Smith-Lemli-Opitz syndrome (SLOS) is a rare, multiple malformation/intellectual disability disorder caused by pathogenic variants of DHCR7. DHCR7 catalyzes the reduction of 7-dehydrocholesterol (7DHC) to cholesterol in the final step of cholesterol biosynthesis. This results in accumulation of 7DHC and a cholesterol deficiency. Although the biochemical defect is well delineated and multiple mechanisms underlying developmental defects have been explored, the post developmental neuropathological consequences of altered central nervous system sterol composition have not been studied. Preclinical studies suggest that astroglial activation may occur in SLOS. To determine if astroglial activation is present in individuals with SLOS, we quantified cerebrospinal fluid (CSF) glial fibrillary acidic protein using a Quanterix Simoa® GFAP Discovery Kit for SR-X™. Relative to an age-appropriate comparison group, we found that CSF GFAP levels were elevated 3.9-fold in SLOS (3980 ± 3732 versus 1010 ± 577 pg/ml, p = 0.0184). Simvastatin, a 3-hydroxy-3-methylglutaryl-coenzyme A reductase inhibitor, has previously been shown to increase expression of hypomorphic DHCR7 alleles and in a placebo-controlled trial improved serum sterol levels and decreased irritability. Using archived CSF samples from that prior study, we observed a significant decrease (p = 0.0119) in CSF GFAP levels in response to treatment with simvastatin. Although further work needs to be done to understand the potential contribution of neuroinflammation to SLOS neuropathology and cognitive dysfunction, these data confirm astroglial activation in SLOS and suggest that CSF GFAP may be a useful biomarker to monitor therapeutic responses.

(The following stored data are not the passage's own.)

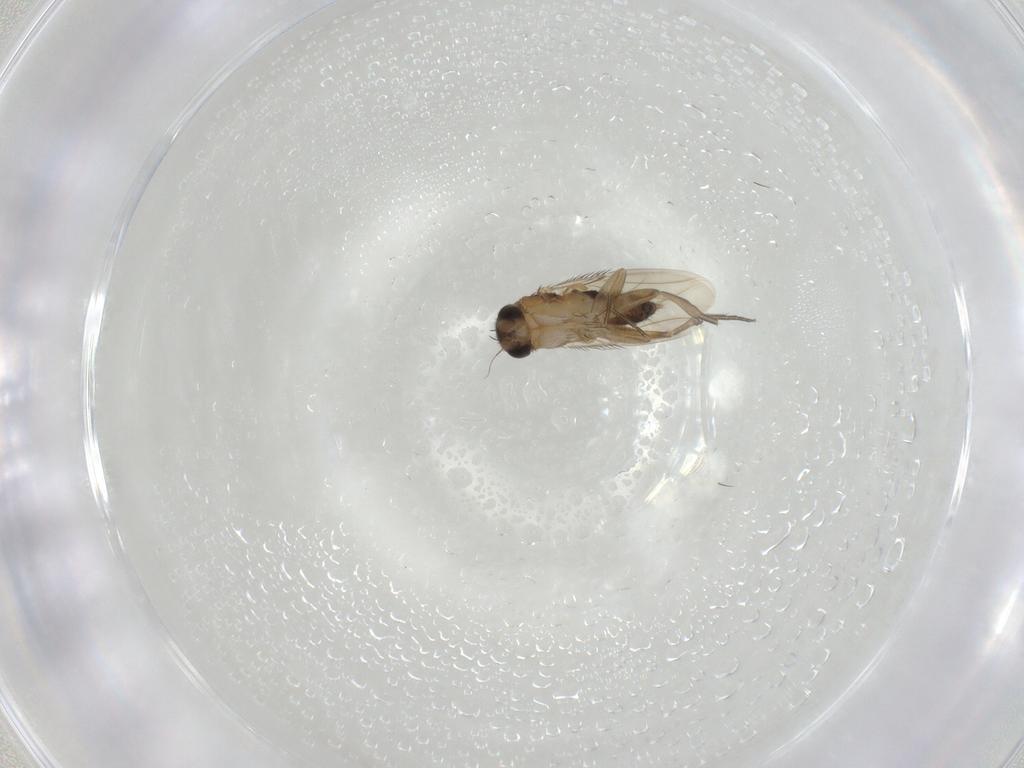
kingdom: Animalia
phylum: Arthropoda
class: Insecta
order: Diptera
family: Phoridae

史密斯-莱姆利-奥皮茨综合征(SLOS)是一种罕见的多发性畸形/智力障碍疾病,由 DHCR7 的致病性变异引起。DHCR7 在胆固醇生物合成的最后一步催化 7-脱氢胆固醇(7DHC)还原为胆固醇。这导致 7DHC 积累和胆固醇缺乏。尽管生化缺陷已得到很好的描述,并且已经探索了多种导致发育缺陷的机制,但中枢神经系统固醇组成改变的发育后神经病理学后果尚未研究。临床前研究表明星形胶质细胞激活可能发生在 SLOS 中。为了确定 SLOS 个体是否存在星形胶质细胞激活,我们使用 Quanterix Simoa® GFAP Discovery Kit for SR-X™ 定量测定了脑脊液(CSF)神经胶质纤维酸性蛋白。与年龄相匹配的对照组相比,我们发现 SLOS 患者的 CSF GFAP 水平升高了 3.9 倍(3980±3732 与 1010±577 pg/ml,p=0.0184)。辛伐他汀是一种 3-羟基-3-甲基戊二酰辅酶 A 还原酶抑制剂,先前已被证明可以增加低功能态 DHCR7 等位基因的表达,并且在安慰剂对照试验中改善了血清固醇水平并降低了易激惹性。利用先前研究中的存档 CSF 样本,我们观察到辛伐他汀治疗后 CSF GFAP 水平显著降低(p=0.0119)。尽管需要进一步研究来了解神经炎症对 SLOS 神经病理学和认知功能障碍的潜在贡献,但这些数据证实了 SLOS 中的星形胶质细胞激活,并表明 CSF GFAP 可能是监测治疗反应的有用生物标志物。